Collection: Lusha Nelson

Despite shooting for Vanity Fair and Vogue in the 1930s - the protégé of Edward Steichen and Alfred Stieglitz - Lusha Nelson is now mostly forgotten. The 'Forgotten Modernist' as Vanity Fair put it a few years ago. Nelson was only six years into an extraordinarily promising and auspicious career when he died of Hodgkin's lymphoma in 1930. When he died he was only as old as the century and from then he was destined to become almost a 'photographic footnote'.

Born in Latvia, Nelson first picked up a camera in his early twenties but within four years had became a staff photographer at Condé Nast publications. Edward Steichen, then chief photographer at the company, took him under his wing and soon Nelson was photographing famous Hollywood actors such as Katherine Hepburn, Fay Wray, Tallulah Bankhead and Anita Louise. Sports stars were included in his portfolio such as Joe Louis, Jesse Owens (the year before he became world famous at the Berlin Olympics in 1936) and the great pre-war tennis player Helen Wills Moody.

After his untimely death Lusha Nelson's work remained in private collections and unseen in public. However in 2015 the Philbrook Museum of Art in Tulsa, Oklahoma bought over 4000 of his prints, negatives and archive materials.

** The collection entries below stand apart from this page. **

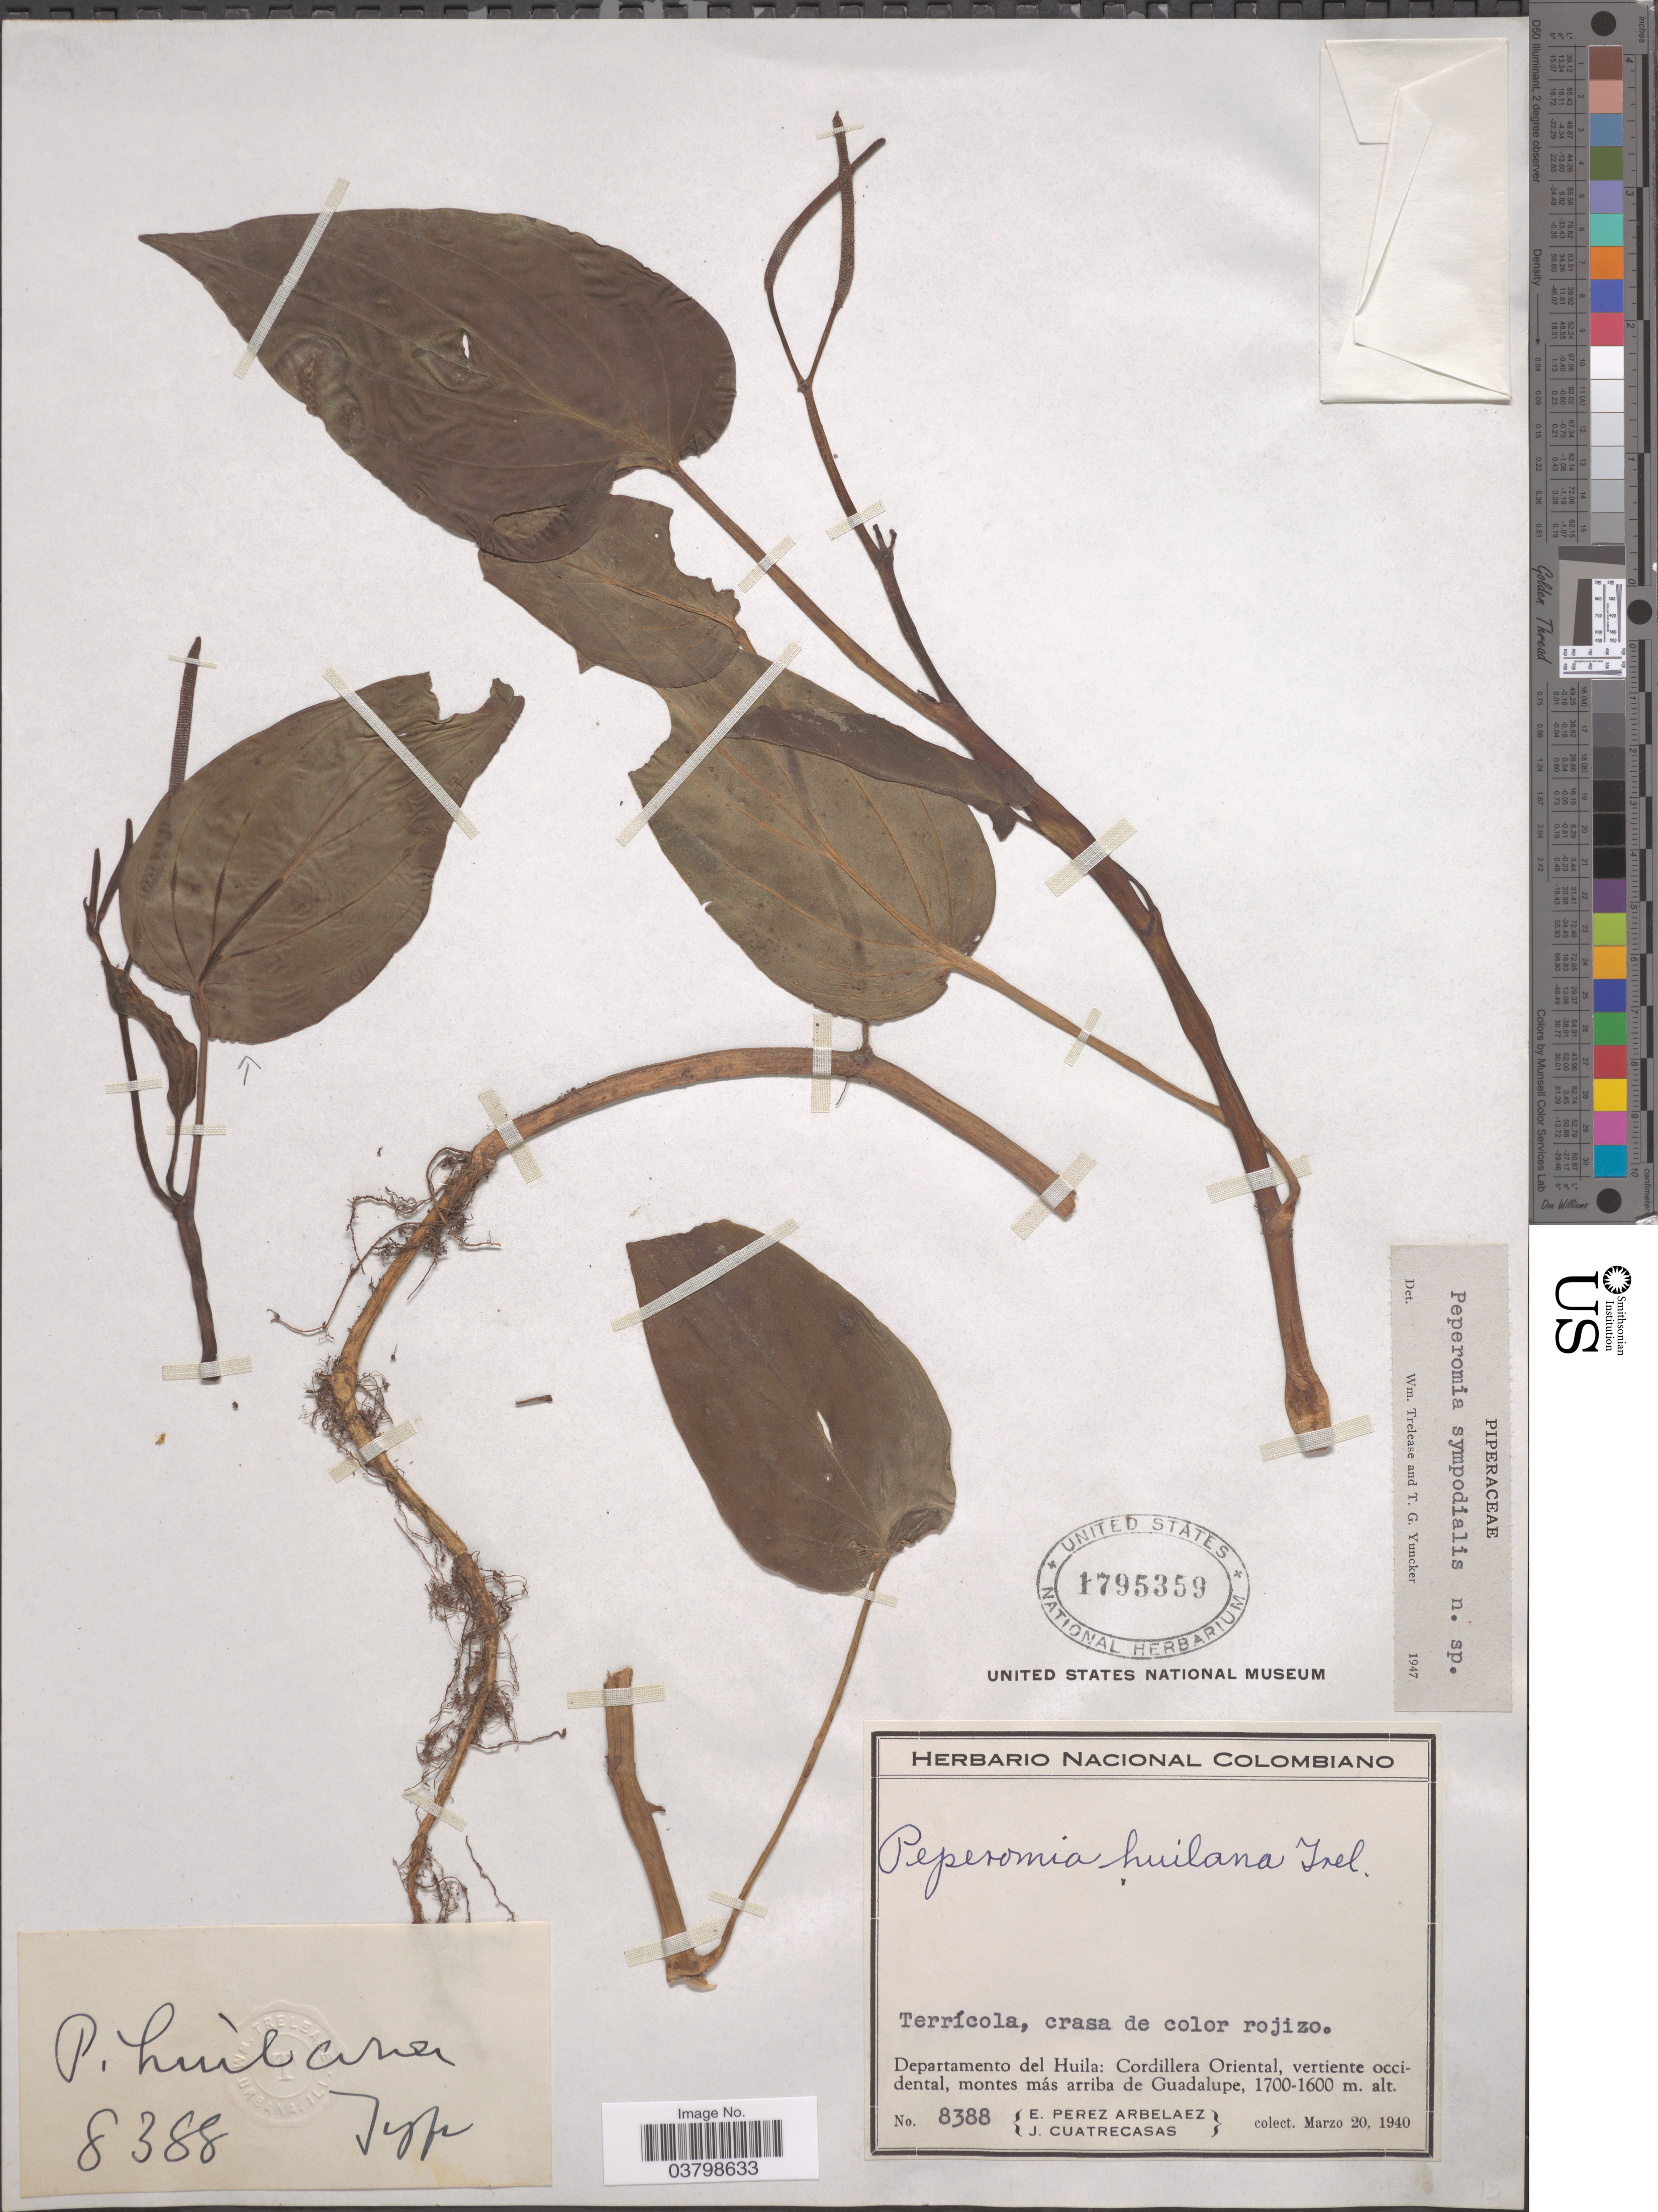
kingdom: Plantae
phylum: Tracheophyta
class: Magnoliopsida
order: Piperales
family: Piperaceae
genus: Peperomia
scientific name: Peperomia sympodialis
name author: Trel. & Yunck.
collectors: E. Pérez Arbeláez & J. Cuatrecasas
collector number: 8388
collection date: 1940-03-20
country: Colombia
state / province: Huila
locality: Departamento del Huila: Cordillera Oriental, vertiente occidental, montes más arriba de Guadalupe.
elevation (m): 1600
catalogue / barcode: US 1795359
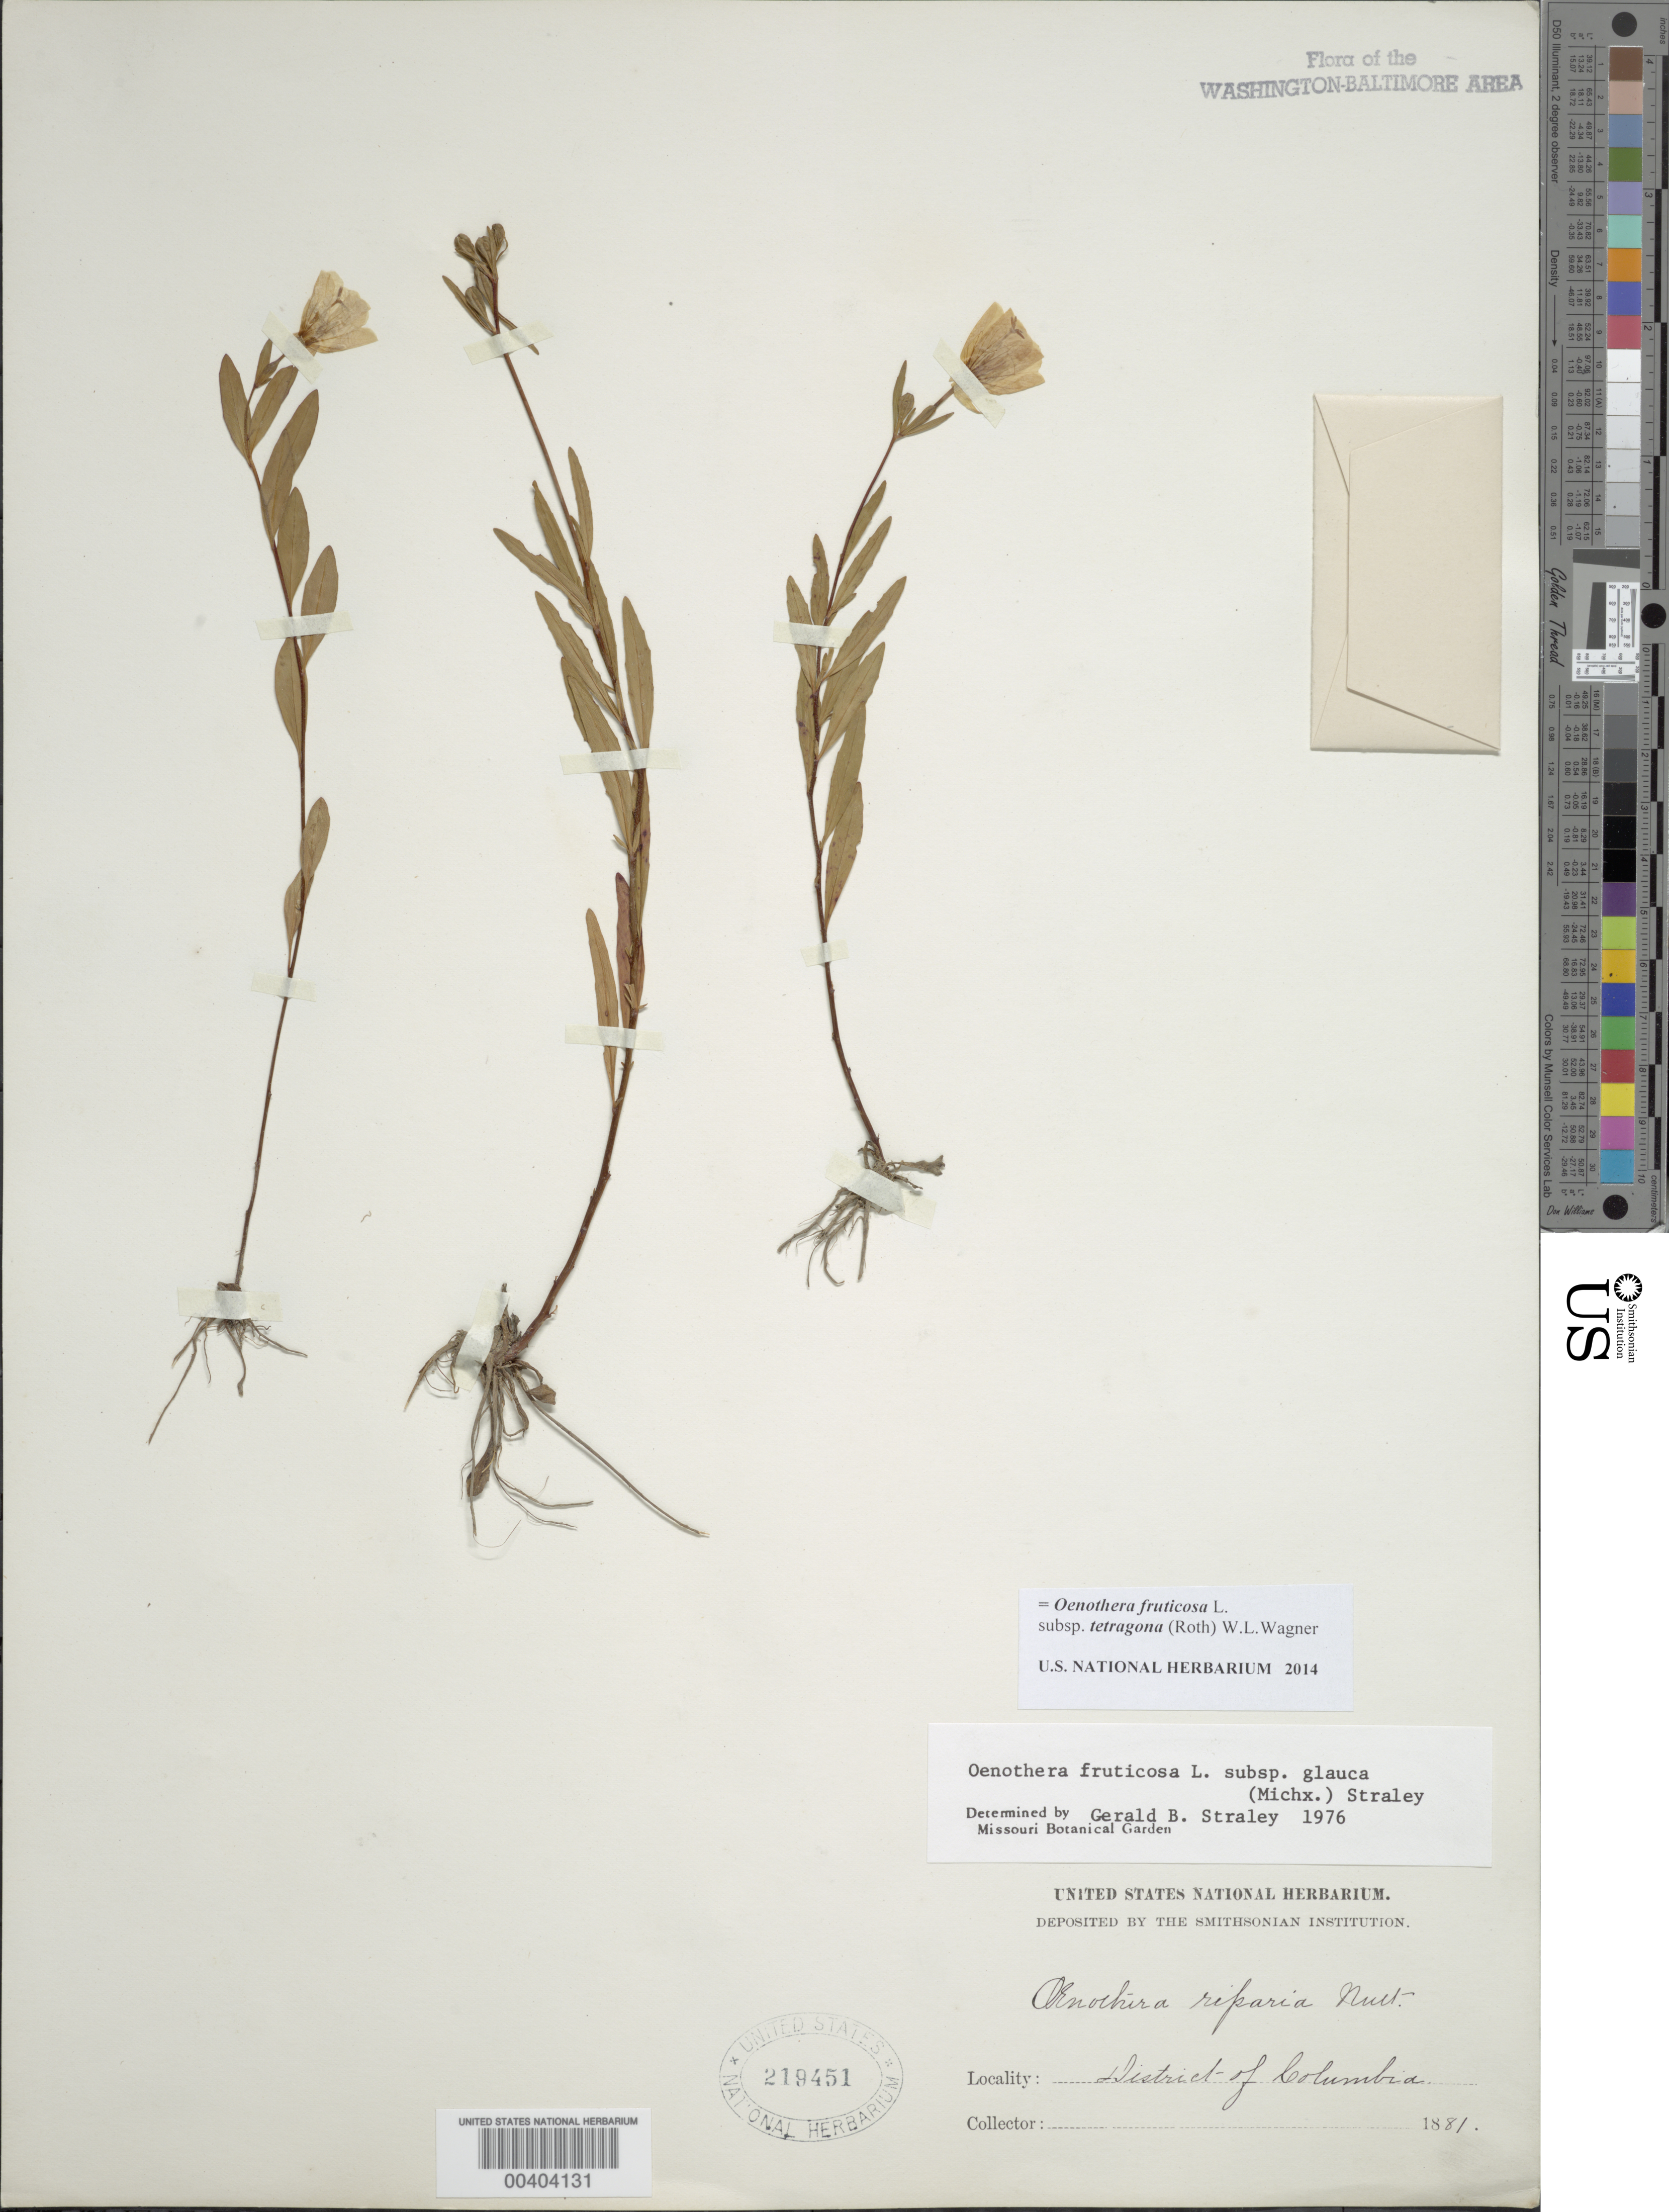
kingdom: Plantae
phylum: Tracheophyta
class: Magnoliopsida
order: Myrtales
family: Onagraceae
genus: Oenothera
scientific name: Oenothera fruticosa subsp. tetragona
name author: (Roth) W.L. Wagner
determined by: Wagner, W. L., (BOT), Smithsonian Institution - National Museum of Natural History (UNITED STATES)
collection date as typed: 1881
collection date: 1881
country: United States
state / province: District of Columbia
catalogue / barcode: US 219451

The curators of his first retrospective at the museum wrote:

“The photographs in this exhibition point to an accomplished yet still-emerging artist who observed and absorbed the styles of the colleagues around him, from Steichen’s clear-eyed realism to George Hoyningen-Huene’s glowing, fashionable glamour,” write the curators in the catalogue. “Although in his abbreviated career Nelson may not have fully realized the promise demonstrated in these works, he still left a lasting mark on the visual culture of the time.”